Detailed Explanation:
The correct answer is D. Sharing information internally and with all suppliers.
Supply chain optimization depends heavily on coordination, transparency, communication, and alignment across the organization and the supplier network. Sharing information internally and with suppliers creates a stronger long-term foundation for planning, forecasting, problem prevention, responsiveness, and continuous improvement.
This strategy has the longest lasting impact because it improves the system as a whole rather than addressing only isolated issues. Better information flow supports:
stronger supplier collaboration,
more accurate planning,
better response to changes,
earlier identification of risks,
and better integration across the supply chain.
From a Quality Management Excellence perspective, this is the strongest answer because it reflects a systems-thinking approach.

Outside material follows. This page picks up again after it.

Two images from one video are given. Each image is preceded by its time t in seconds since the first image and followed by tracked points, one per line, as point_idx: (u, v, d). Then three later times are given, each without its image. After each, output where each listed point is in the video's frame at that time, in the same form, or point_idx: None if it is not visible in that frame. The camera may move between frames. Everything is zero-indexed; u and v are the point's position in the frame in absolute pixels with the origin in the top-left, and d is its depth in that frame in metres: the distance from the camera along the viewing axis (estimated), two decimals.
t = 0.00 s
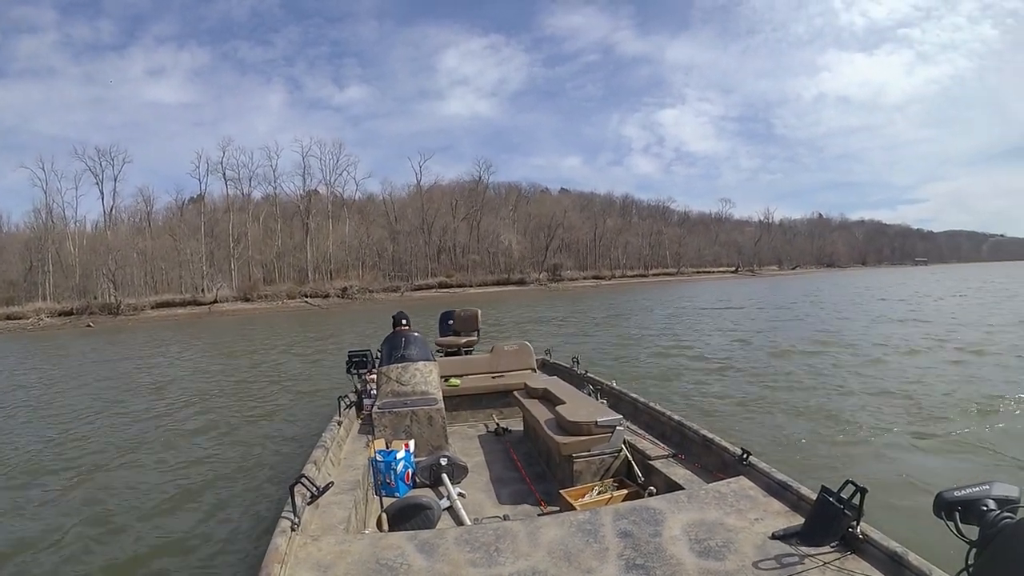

Sustainable improvement usually comes from better process integration and collaboration, not from narrow local fixes.
Why the other options are incorrect:
A. Focusing on priority actions
This may help in the short term, but it is broad and less structurally transformative than improving information sharing throughout the supply chain.
B. Training purchasing agents in negotiation techniques
This may improve purchasing outcomes, but negotiation skill alone does not optimize the entire supply chain.
C. Improving audit results for problem suppliers
This can help address specific supplier issues, but it is corrective and limited in scope. It does not create the same system-wide, long-term impact as network-wide information sharing.
Quality Management Excellence reference basis:
This answer reflects Quality Management Excellence principles of:
system-wide optimization,
collaboration across functions and external partners,
using information for prevention and improvement,
and choosing solutions with sustainable organizational impact rather than limited tactical benefit.
In excellence-based management, the most durable gains usually come from better alignment and information flow across the full process chain, which is why shared information is the strongest strategic choice here.